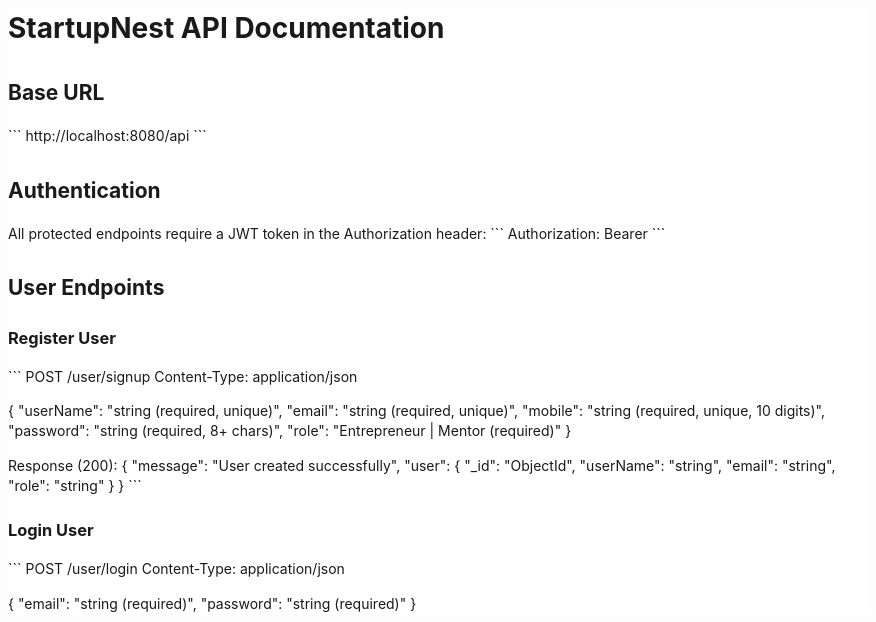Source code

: # StartupNest API Documentation

## Base URL
\`\`\`
http://localhost:8080/api
\`\`\`

## Authentication

All protected endpoints require a JWT token in the Authorization header:
\`\`\`
Authorization: Bearer <token>
\`\`\`

## User Endpoints

### Register User
\`\`\`
POST /user/signup
Content-Type: application/json

{
  "userName": "string (required, unique)",
  "email": "string (required, unique)",
  "mobile": "string (required, unique, 10 digits)",
  "password": "string (required, 8+ chars)",
  "role": "Entrepreneur | Mentor (required)"
}

Response (200):
{
  "message": "User created successfully",
  "user": {
    "_id": "ObjectId",
    "userName": "string",
    "email": "string",
    "role": "string"
  }
}
\`\`\`

### Login User
\`\`\`
POST /user/login
Content-Type: application/json

{
  "email": "string (required)",
  "password": "string (required)"
}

**PROBLEM DETAILS:** All of the lines above must be repeated without alteration, though the pictures are to be excluded.

**ANSWER FOR THE TASK:**
Source code

: # StartupNest API Documentation

## Base URL
\`\`\`
http://localhost:8080/api
\`\`\`

## Authentication

All protected endpoints require a JWT token in the Authorization header:
\`\`\`
Authorization: Bearer <token>
\`\`\`

## User Endpoints

### Register User
\`\`\`
POST /user/signup
Content-Type: application/json

{
  "userName": "string (required, unique)",
  "email": "string (required, unique)",
  "mobile": "string (required, unique, 10 digits)",
  "password": "string (required, 8+ chars)",
  "role": "Entrepreneur | Mentor (required)"
}

Response (200):
{
  "message": "User created successfully",
  "user": {
    "_id": "ObjectId",
    "userName": "string",
    "email": "string",
    "role": "string"
  }
}
\`\`\`

### Login User
\`\`\`
POST /user/login
Content-Type: application/json

{
  "email": "string (required)",
  "password": "string (required)"
}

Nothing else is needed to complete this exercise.